With the rise of the internet, the collaboration started as an effort of some folks pooling there mp3s through a discussion board. With this a data sheet was compiled that would contain all the songs ever charted in Billboard's hot 100 chart since the late 1890s. Yes you read that correct, from over the last 100 odd years. I got to say, these guys must suffer from some obsessive compulsion disorder, but what the hell, why not, it sounds like a fantastic thing to do.
These groups have grown over the years and now have formed into sub-groups such as whitburn.mp3, whitburn.lossless, and other charts such as britburn which covers the British charts, and OzBurn which kind of takes care of the Australian charts, the operative words being "Kind Of".
Apparently OzBurn is only doing the Australian tracks, which is fair enough, why duplicate someone else's work from other groups. Unfortunately as great as OzBurn is, it only is being done in mp3, a file format I loathe, because in simple english it degrades the quality of the files severely. Those who defend mp3 state that 320s sound as good as the original, but that's an argument I'm not going to get into. Simply put, mp3 is inferior to flac and wav, because it is not a bit for bit identical copy of the original rip.
Back to Whitburn however - In many to most cases, the files are rips from CDs and CD singles. Unfortunately there is still a lot of material from the 60s 70s and 80s that hasn't seen a release on CD, thus many of the gaps have to be filled in by converting vinyl to digital, or as some say in the group - ripping vinyl, and I don't mean literally. Many of the vinyl rips sound quite good, it seems like they've been done properly, but they are those that sound plain shocking.
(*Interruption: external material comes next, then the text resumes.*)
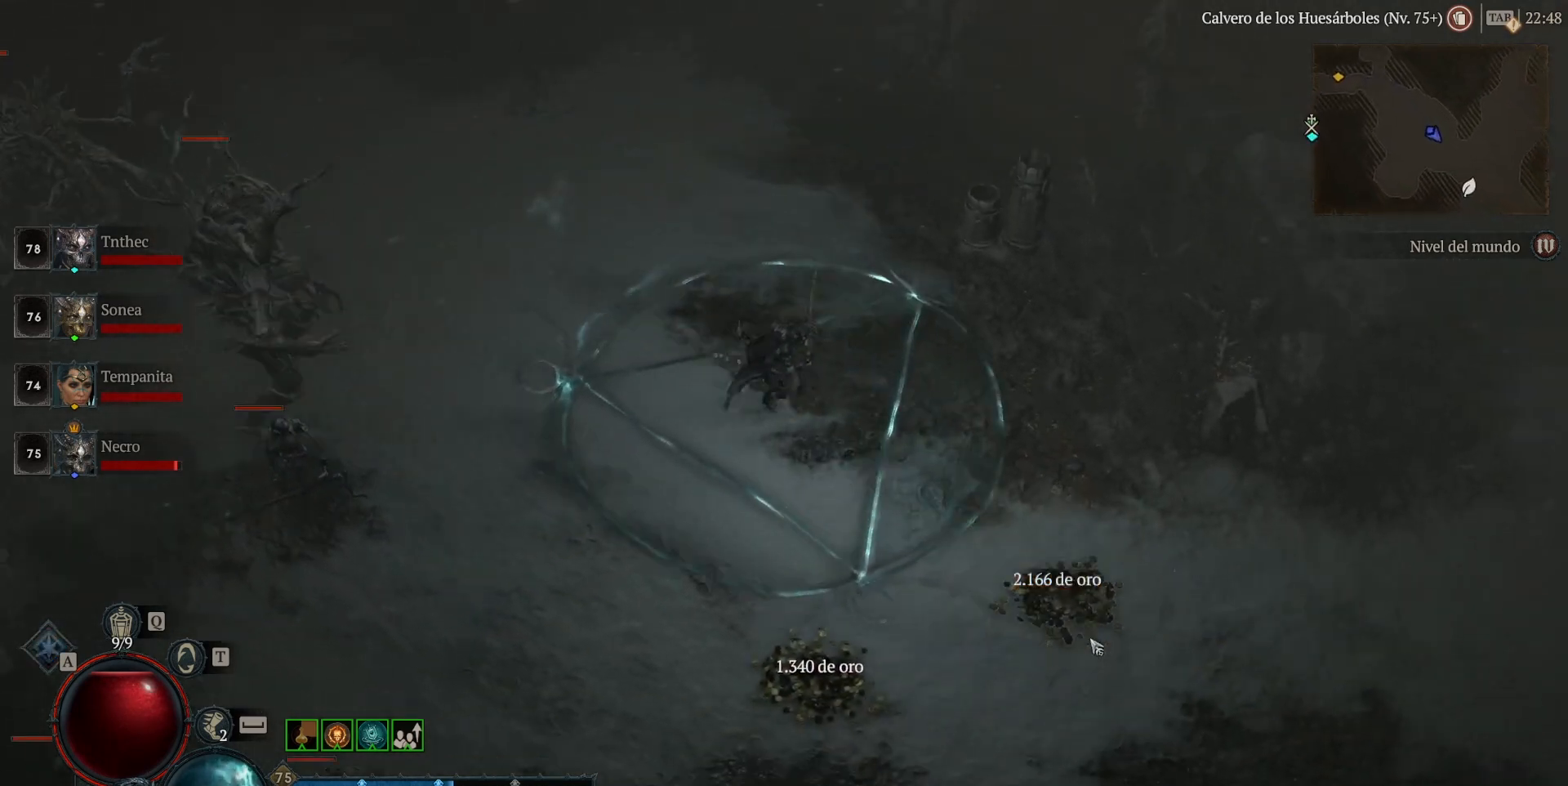
{"keys": [], "mouse": ["left"], "events": []}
The ripper has drowned the recording in tons of noise reduction, clipped the levels to loud, or just has used a worn stylus.
Even worse are those rips done on an USB turntable. Many USB turntables can do a direct needle drop to wav, which is fine - if the unit is hooked up using standard RCA chords to a soundcard. However, they are those who use the USB plug from the turntable to the USB port of their computer. As the record is playing, the turntable is converting the audio into mp3, which is then fed to the computer. Even if the software is recording in WAV, the USB input from the turntable is mp3, thus the WAV will contain an mp3 stream of the vinyl being ripped.
The last 50 odd years (1950 - 1999), has seen a huge body of musical work that needs a place in our history. The pop music of the 60s 70s 80s and 90s was unique in its own form - its melodies, variety of styles and genres, legendary artists, and a spectrum of wonderful music talent that this world will never experience again. This era was the goldilocks period, a time when technology was advance enough for the creation of memorable pop hits and quality distribution such as records and CDs.
This was before technology evolved to the point of lossy mp3 formats, brickwalled mastering, and inferior amateurish pop, which had changed music for the worse. This generally started happening around 2001-2002. Chart music has now deteriorated to a point of ugliness with the abundance of grunge, hip-hop, and screaming teen groups filling today's charts. But then, that's just my opinion, and can respect those who like today's music.
The above project such as Whitburn, Britburn, and OzBurn strive to build a library of every charting hit from every era and decade, but this is where it ends in one way, and starts for me in another. Already, over the last five odd years, I've amassed a huge digital music library, that has been compiled using the best available copies of every track, and taking particular note of the quality of each and every file. The originating purpose was to build a library for my radio station, but with that I'm becoming pretty damn close to having every charting single from the 70s 80s and 90s from Australia's Kent Music Report.